Maupassant tarzı öykü denildiğinde, toplumsal olayların ve hislerin keskin bir şekilde ortaya konduğu Gerçek Kesit tadında kurgular ile karşılaşıyoruz. Yazar, olayların geçtiği 1800’ler Fransa’sının toplumsal yapı ve düşüncesini tarafsız bir şekilde verme konusunda oldukça başarılı. Aristokrat bir aileden gelmesine rağmen çıktığı geziler ve gönüllü olarak katıldığı savaş sayesinde edindiği görüler, öykülerinde toplumun diğer kesimlerini de tutarlı bir biçimde ele alabilmesini sağlamış.
Kitaba, yazarın ilk yayımlanan ve başyapıtı olarak geçen öyküsü Toparlak (Boule de Suif) ile başlıyoruz. Toplumun farklı kesimlerinden 10 kişinin, Prusya işgalinden kaçarken bir araya geldiği bu öyküde; gerçek adı Élisabeth Rousset olan seks işçisi Toparlak, demokrat Cornudet, burjuvanın katmanlarını temsilen üç farklı çift ve iki rahibe yer alıyor. Hikâyenin başında “yosma” olduğu için küçük görülen Toparlak, yolculuk sırasında aç kalan diğer kişiler ile yemeğini paylaşma inceliğini gösterir ve bunun sonucunda diğer karakterlerin saygısını kazanır. Olayın ilerleyen safhalarında, mola verdikleri otelde alıkonurlar ve bunun sebebinin de Toparlak ile yatmak isteyen Prusyalı komutanın işi olduğu ortaya çıkar. İlk anda komutana büyük bir öfke duyan ve Toparlak’ı destekleyen gruptakiler, zaman geçtikçe fikir değiştirir ve oradan çıkamadıkları için Toparlak’a cephe alırlar. Olayın en can alıcı ve ibretlik kısmı ise bu andan itibaren başlar. Kafa kafaya verip akılcı(?) ve ahlaki öğütlerle Toparlak’ı manipüle etme sürecine girişirler, başarılı da olurlar. Son sahnede ise kurtulmak için “Önemli olan niyet.” minvalinde dil döken gruptakiler bir anda namus timsali kesilerek yolculuğun başındaki aşağılayıcı tavırlarına geri dönerler. Sözde vatanseverlik, ahlakçılık, sınıfsallık gibi toplum yozlaştırıcı etkenlerin ele alındığı bu öyküde, diyaloglar ve tasvirlerde yer alan gerçekçiliğin de etkisiyle oldukça vurucu detaylar ile karşılaşılıyor.
Kitapta; fakir iki ailenin, çocuklarını zengin bir aileye satıp satmama konusunda düştükleri etik ikileme değinen bir hikâyenin yanı sıra cimrilik, yalnızlık, lüks takıntısı, sevgi, kabulleniş ve korku gibi birçok ögenin işlendiği öyküler yer alıyor.

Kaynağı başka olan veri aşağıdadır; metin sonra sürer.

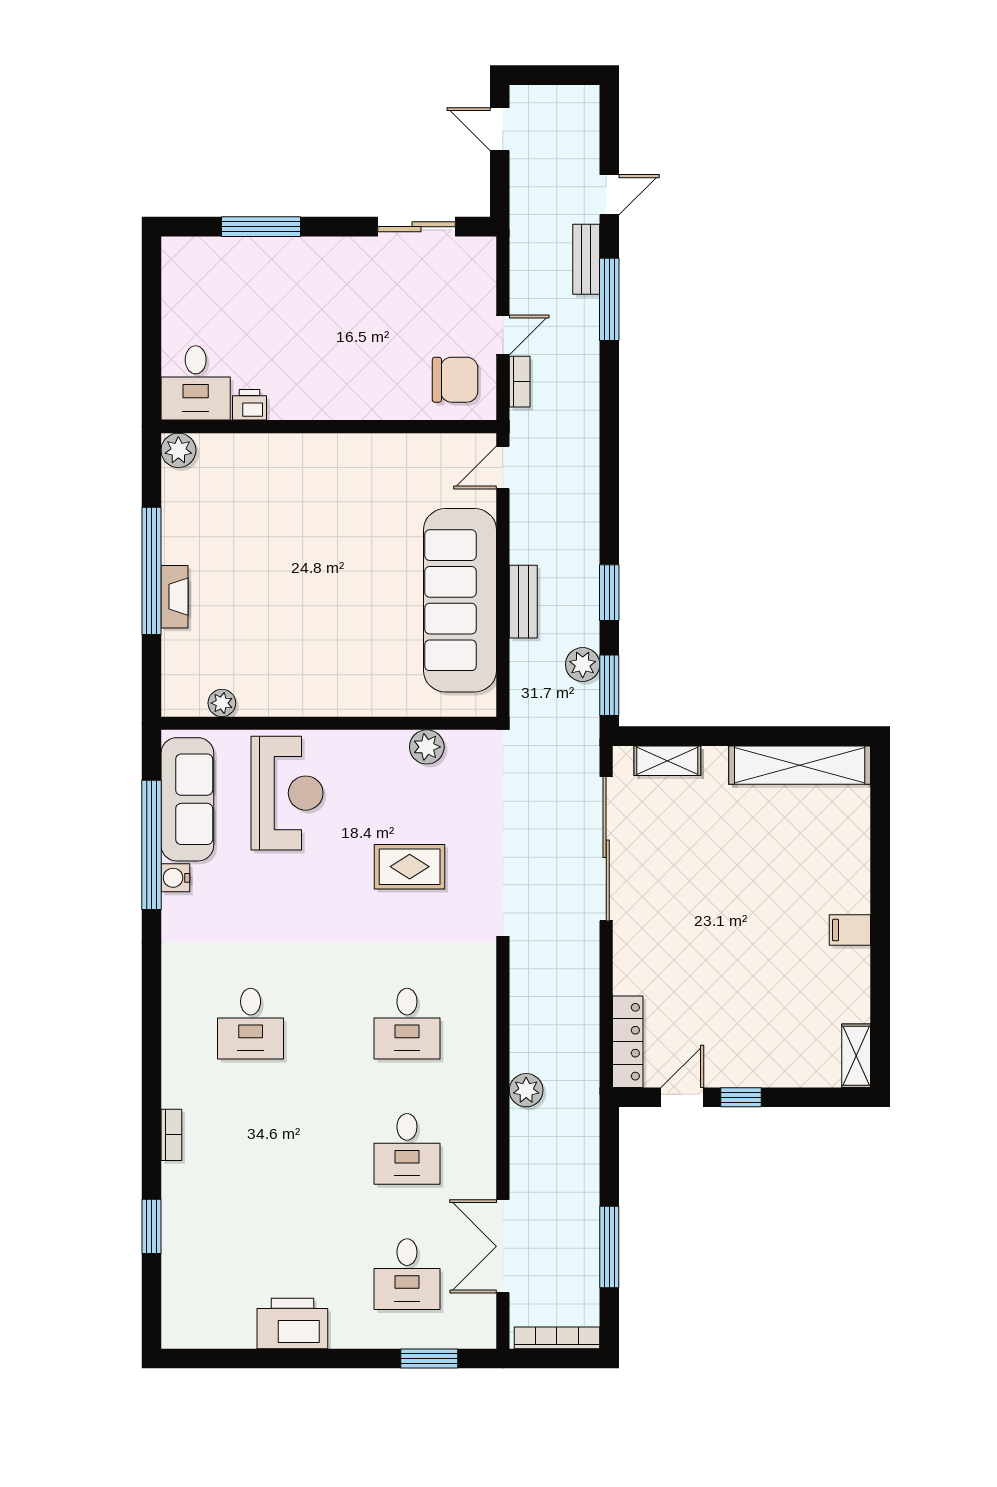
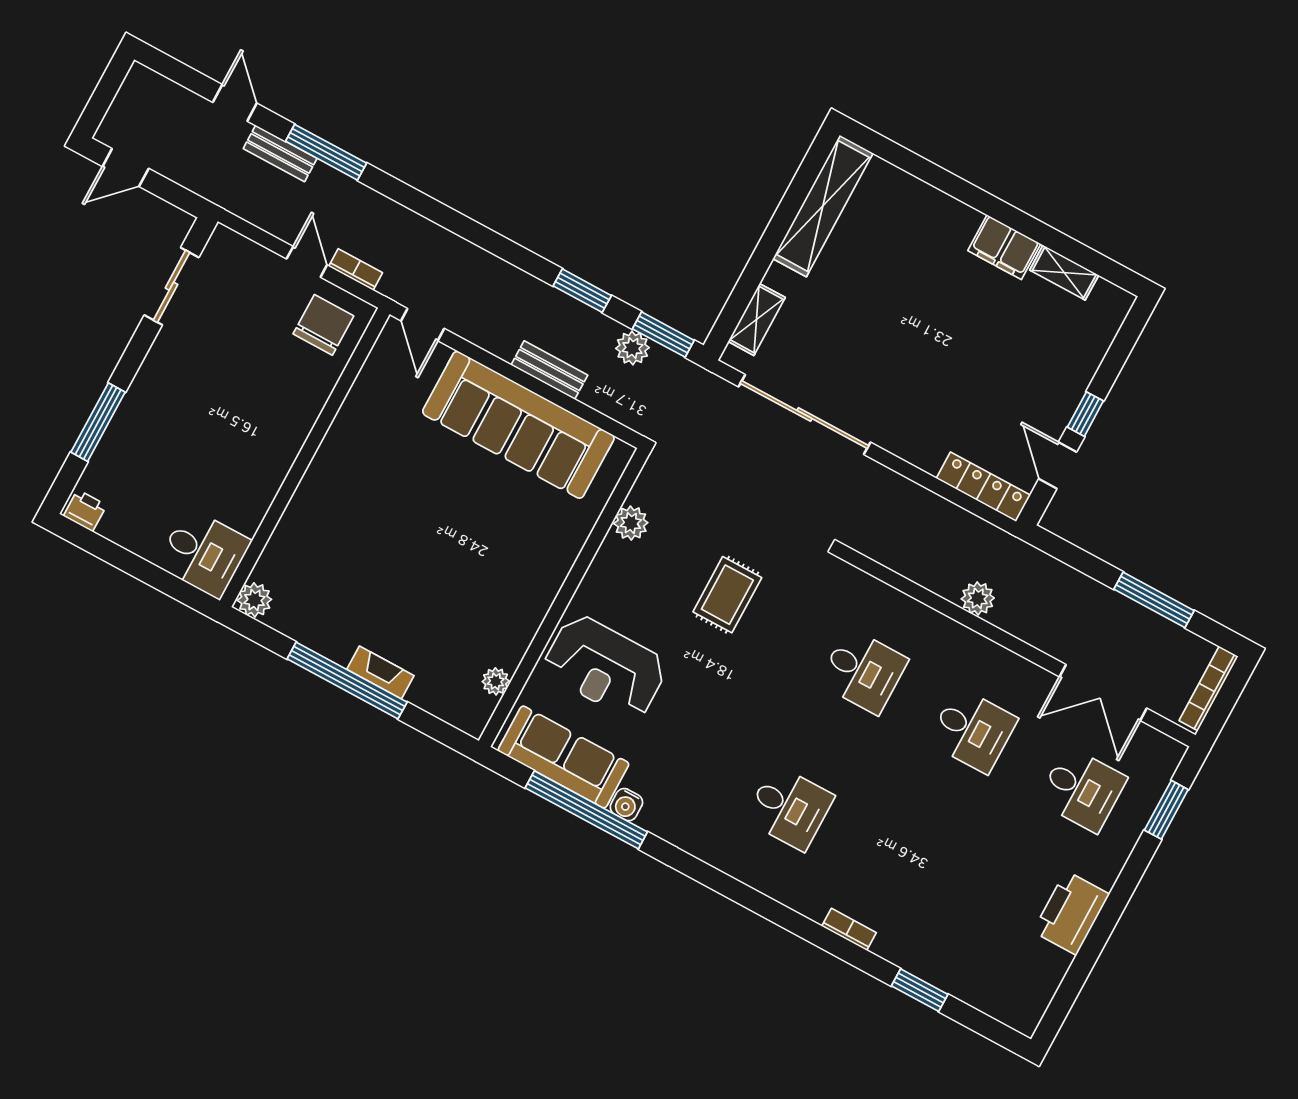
printer: (250, 405) -> (85, 511), moved, turned 90
reception desk: (287, 793) -> (605, 667), turned 180
filing cabinet: (850, 930) -> (1004, 247), width x2.00
shelving: (856, 1056) -> (1064, 273), moved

Bazı öyküler hislerinizi harekete geçirip sorgulamalara kapı aralarken -belki de 1800’lerde yazılmış türünün ilk örneklerinden olmasının da etkisiyle- bazı öykü sonlarında havada asılı kaldığınız, yukarıda bahsettiğim Gerçek Kesit hissiyatını yaşadığınız anlar olabiliyor.
Her şeyin sonunda aslında, tatilde kafa dinlerken kısa öyküler okumanın oldukça keyifli olduğunu keşfettiğimiz bir süreç oldu. Belki siz de Maupassant tarzını deneyimleyerek kendi yazınsal tarifinizde bir tutam baharat etkisi yaratmak istersiniz.
29 Temmuz akşamı gerçekleşen söyleşimize katılan tüm üyelerimize, düşüncelerini bizimle paylaştıkları için teşekkürlerimizi iletiyoruz.